In Walter Baets’ article, “What Young Africans want from Business Education Programmes,” he emphasizes the rising demand for “shorter, more modular business courses” that are moreflexible and hands-on than the courses offered in the pursuance of the MBA. The Association of African Business Schools (AABS) recently revealed a growing interest by sub-Saharan youth in programs that are different from the run-of-the-mill business degree.
Although the interest in an MBA is at recent highs in some nations, for example, Europe, the need in Africa for entrepreneurship is driving youth away from the traditional model for many reasons. They desire entrepreneurial classes that are tailored to the rising access to technology and growth of online learning applications. Last year, the Global Entrepreneurship Monitor published a report stating that the youth in sub-Saharan Africa are “among the most entrepreneurial in the world.” Furthermore, despite the fact Africa is experiencing economic growth, the unemployment rate is rising. This can explain, in part, why the spirit of entrepreneurship is rising.
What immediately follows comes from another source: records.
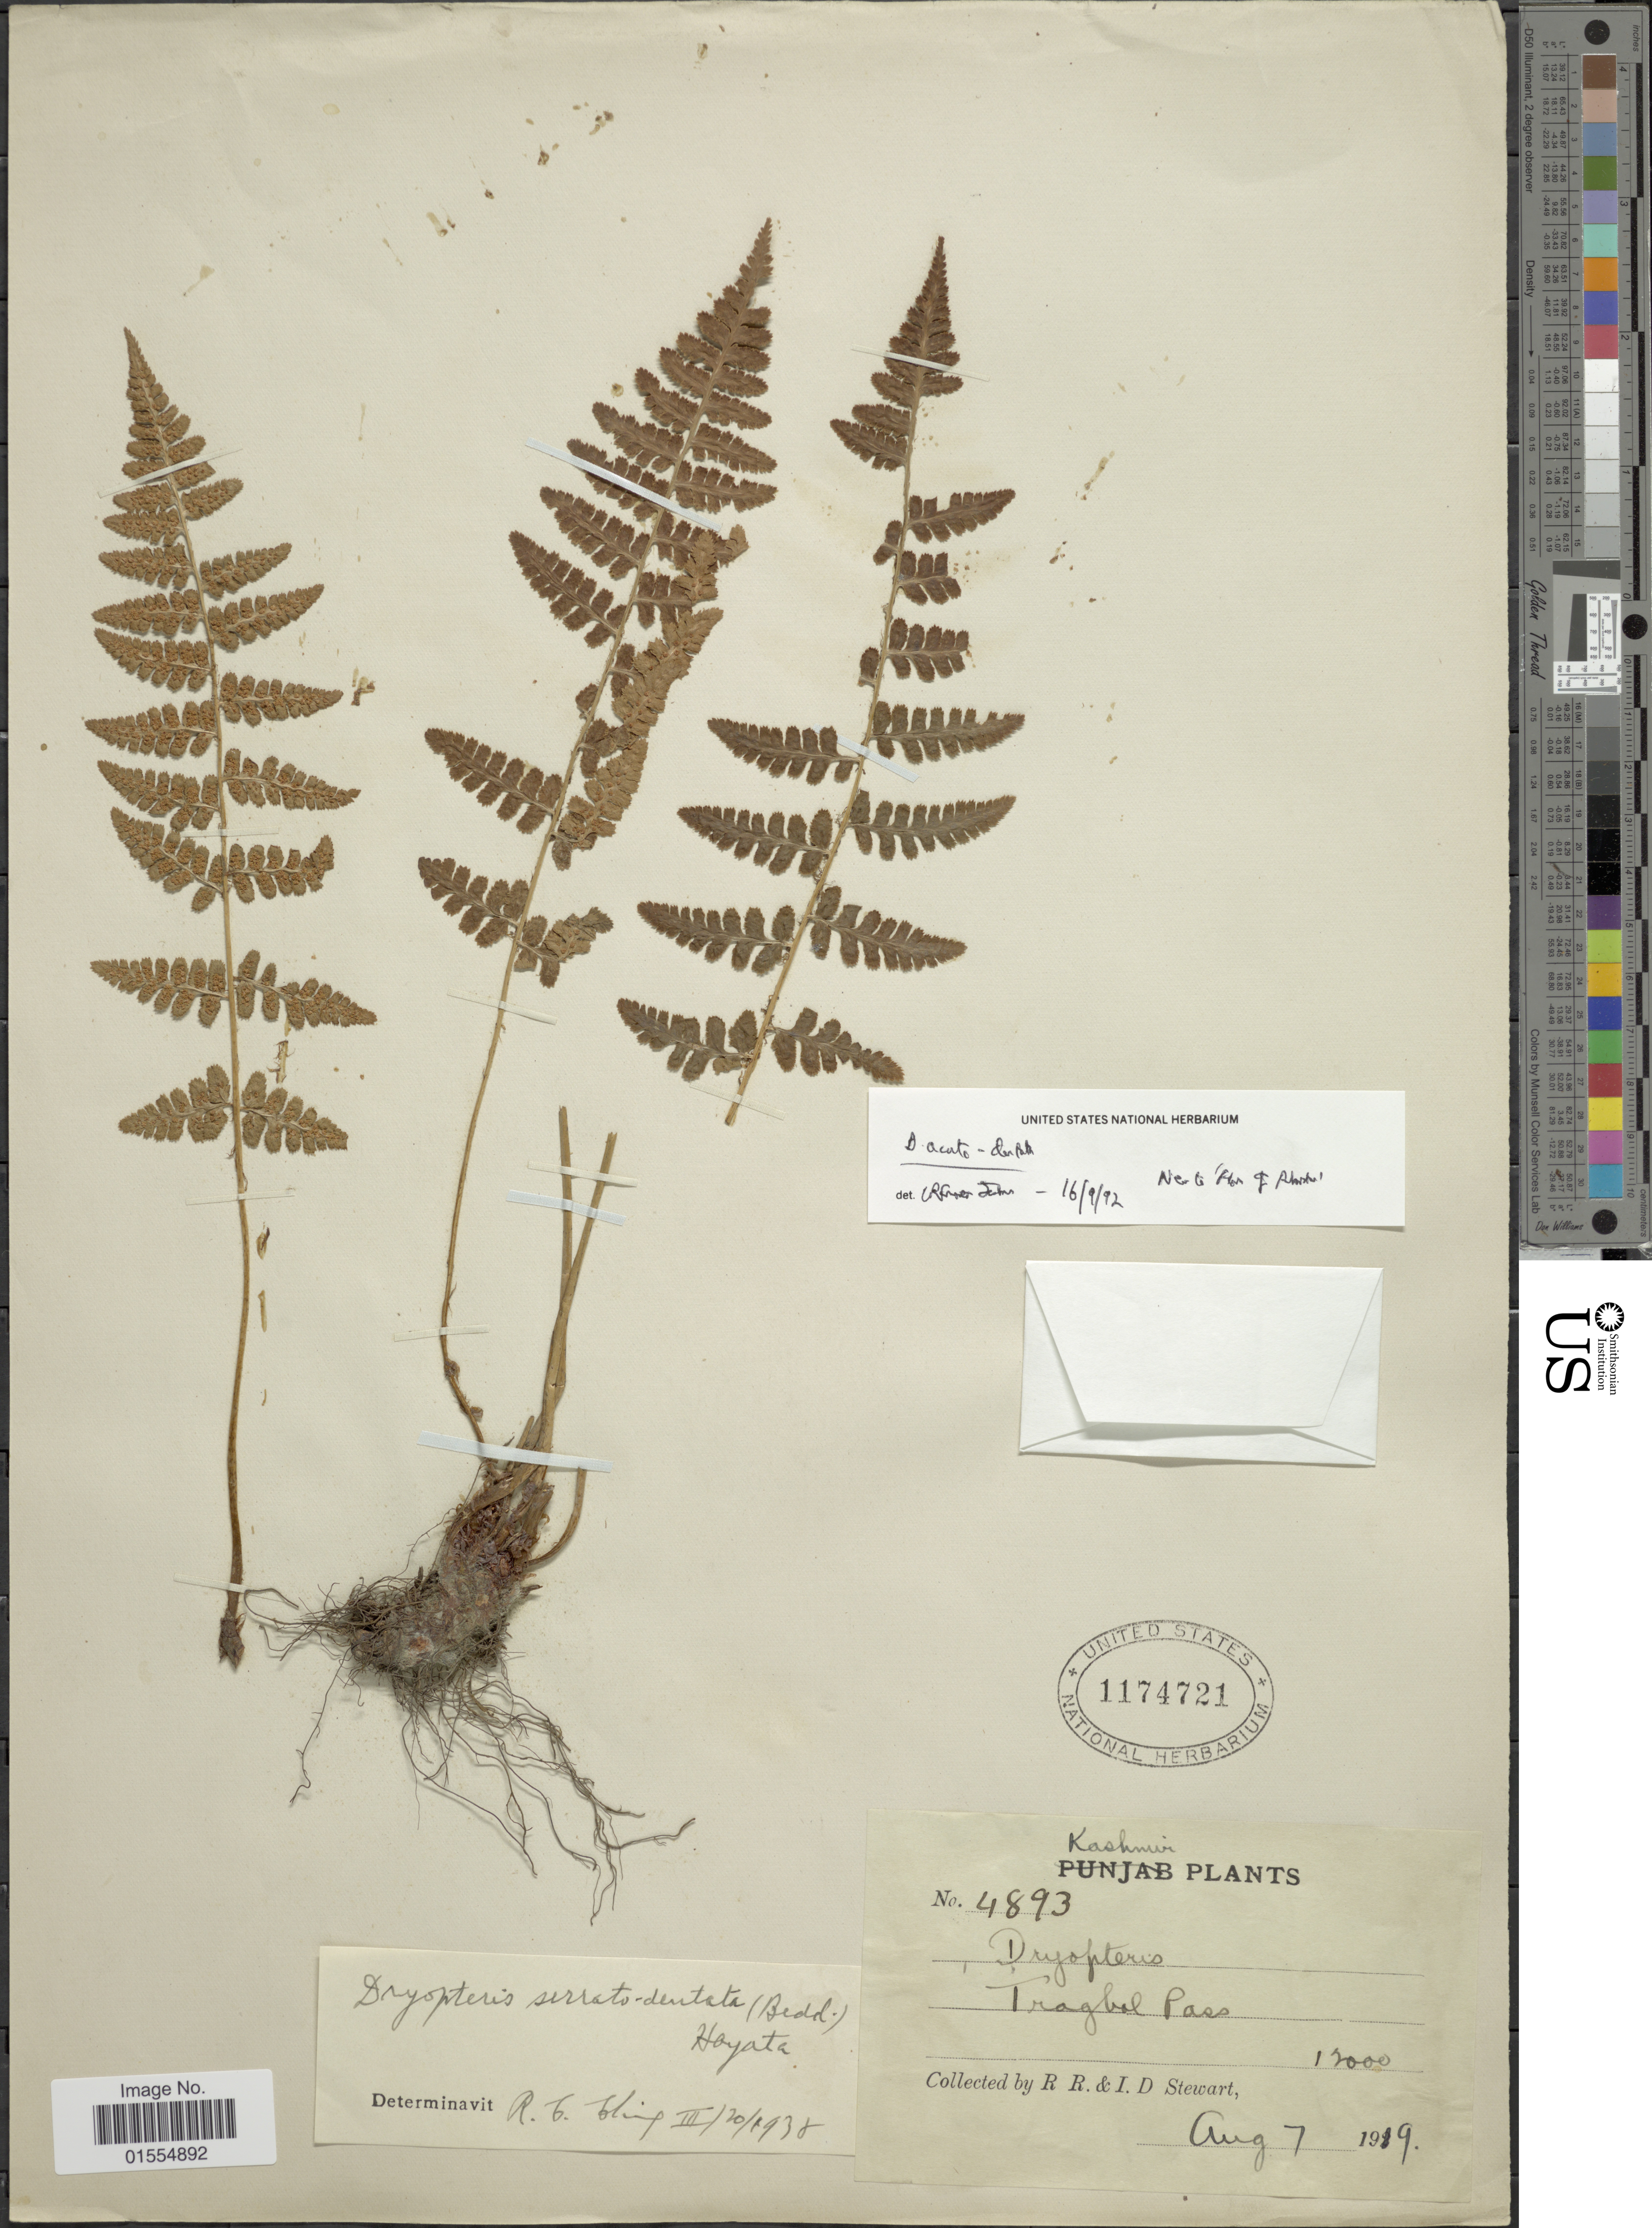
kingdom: Plantae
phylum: Tracheophyta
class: Polypodiopsida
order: Polypodiales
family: Dryopteridaceae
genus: Dryopteris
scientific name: Dryopteris serratodentata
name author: (Bedd.) Hayata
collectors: R. R. Stewart & I. Stewart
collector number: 4893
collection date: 1919-08-07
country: India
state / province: Punjab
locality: Kashmir, Tragbal Pass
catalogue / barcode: US 1174721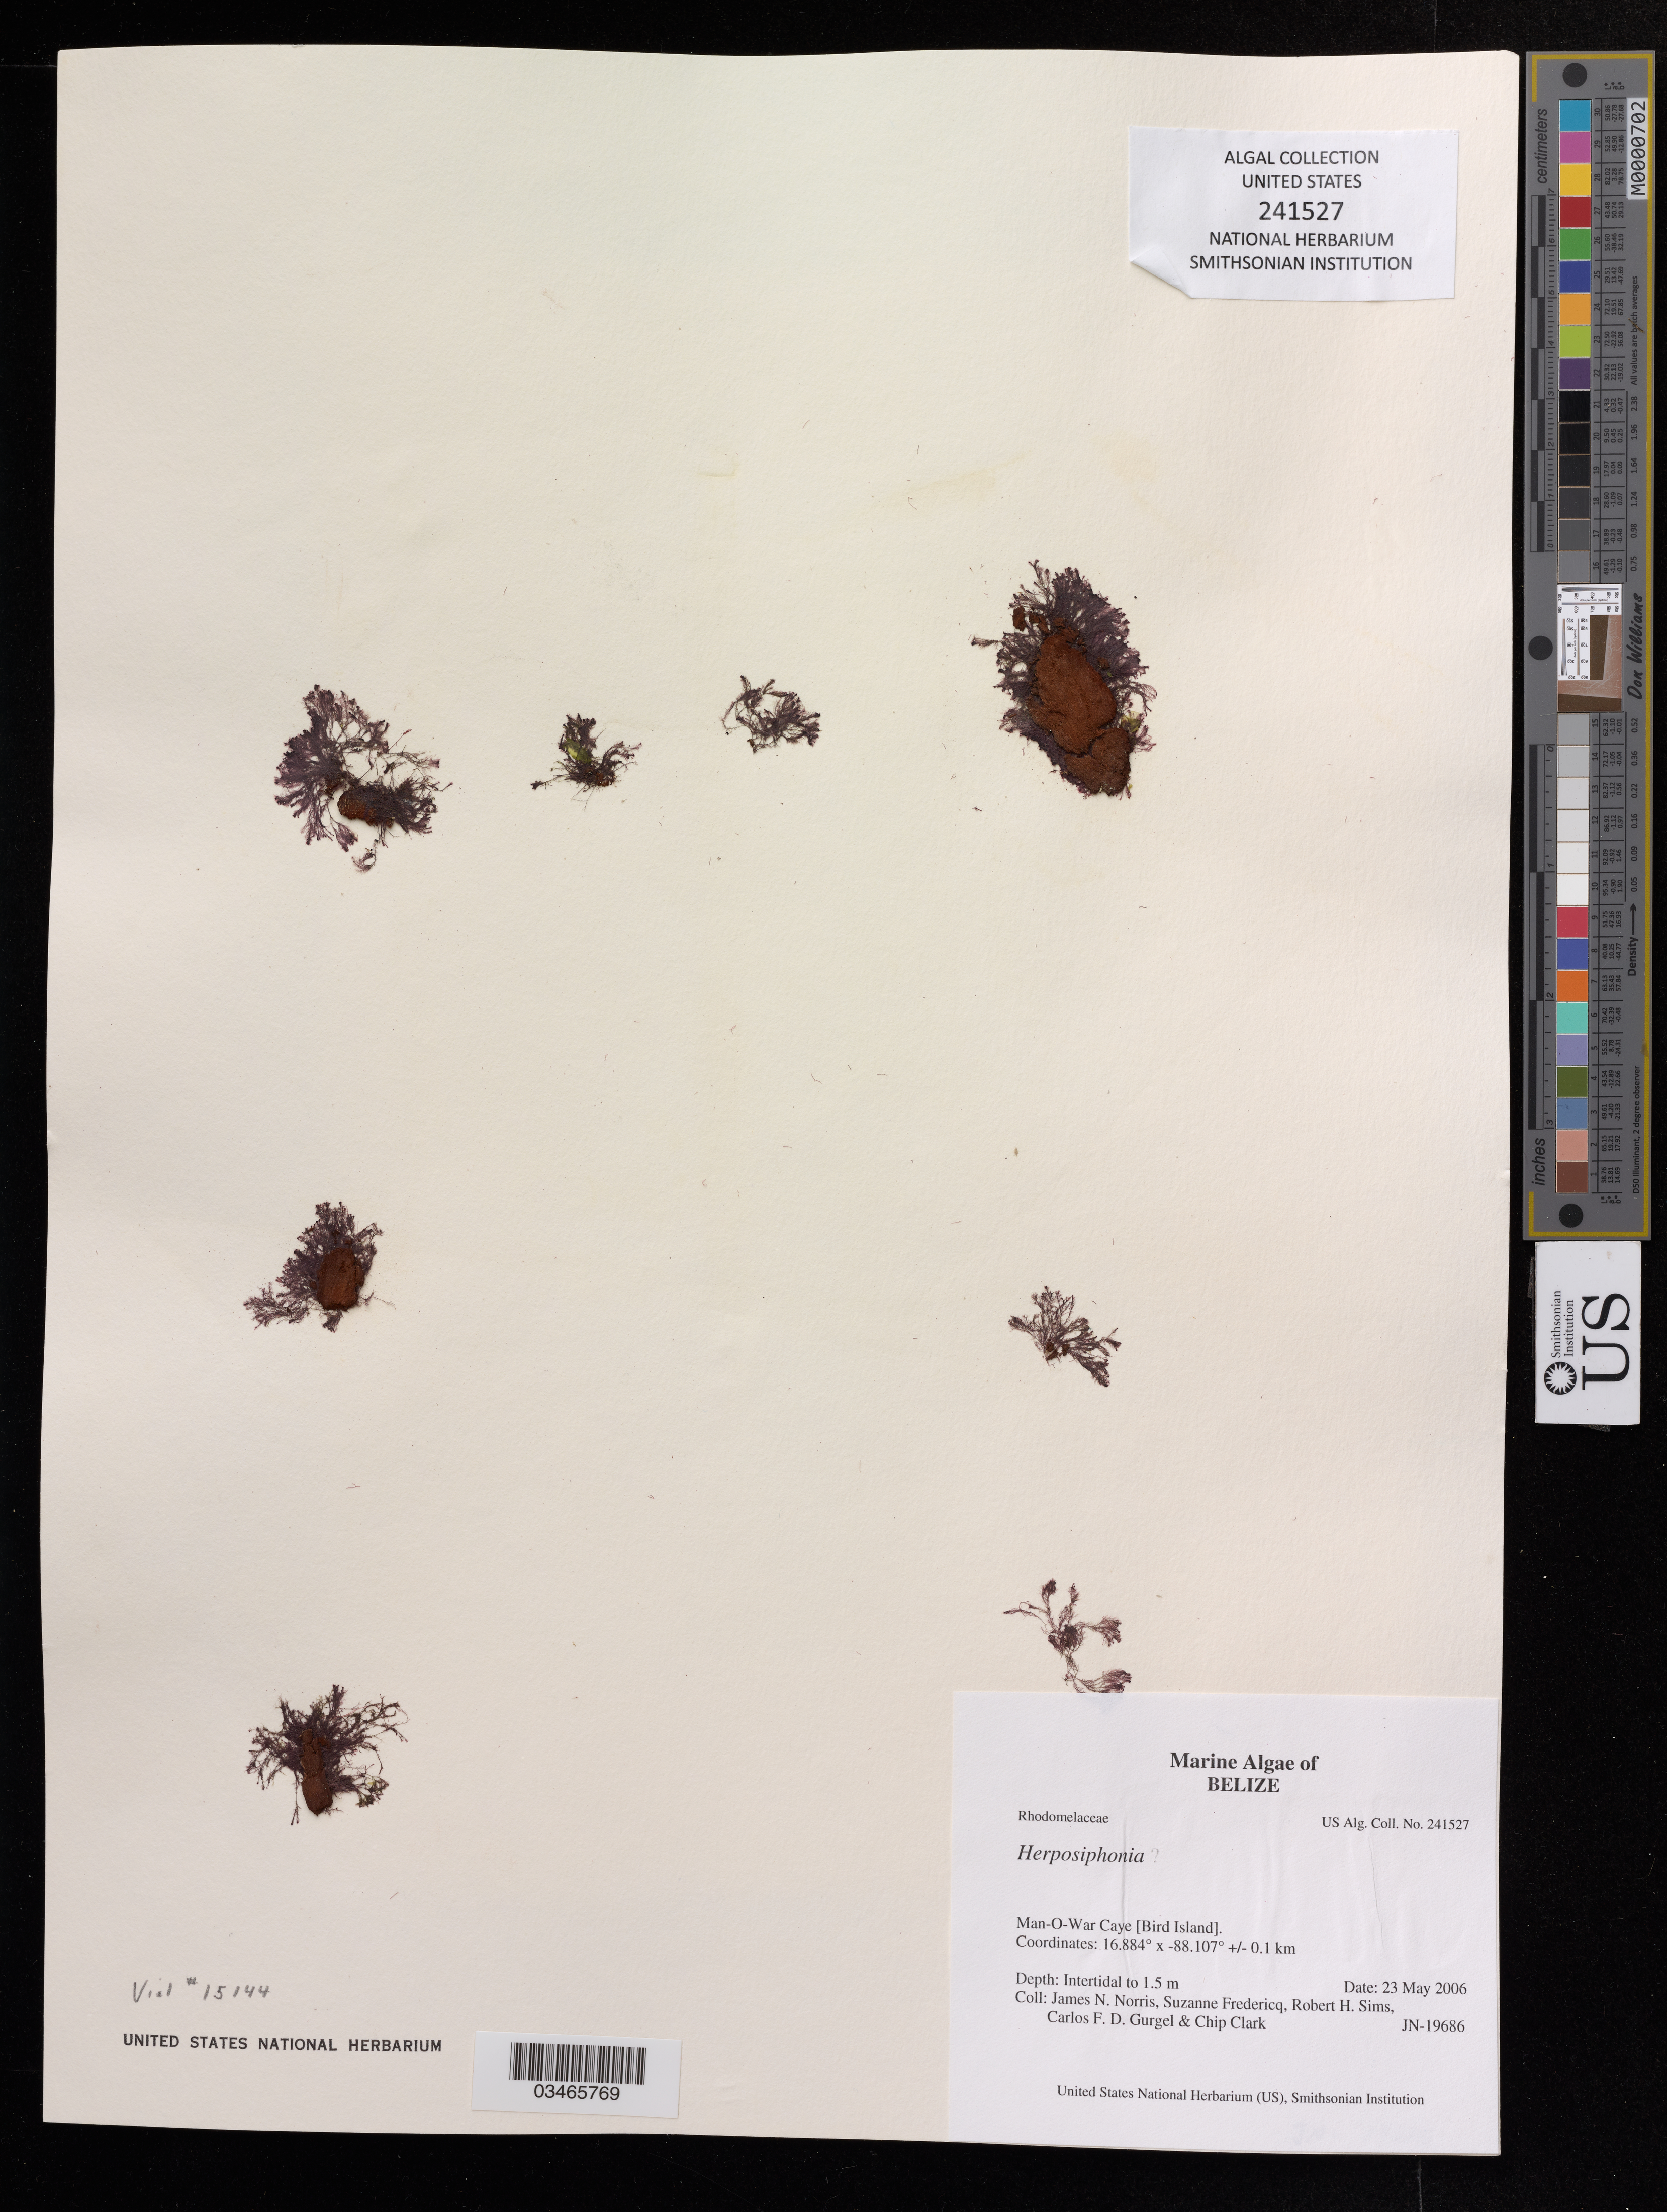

Founded in 2015, the African Academic Association on Entrepreneurship (AAAE) created a support network for Africa’s business schools. Developed schools and smaller schools work in accordance with one another to fulfill much of the need, whereas private training shops are popping up to fill the gaps.
This public-private collaboration is going to have to address the demand for these new programs. Contingent upon their success, Africa will cultivate a new generation of qualified entrepreneurs for the foreseeable future, says Baets.
Walter Baets is affiliated with Graduate School of Business UCT and the Chair of the African Association of Business School (AABS).
GBSN was part of the inception of AABS.
Rohan Munsif is the Programs Intern at Global Business School Network.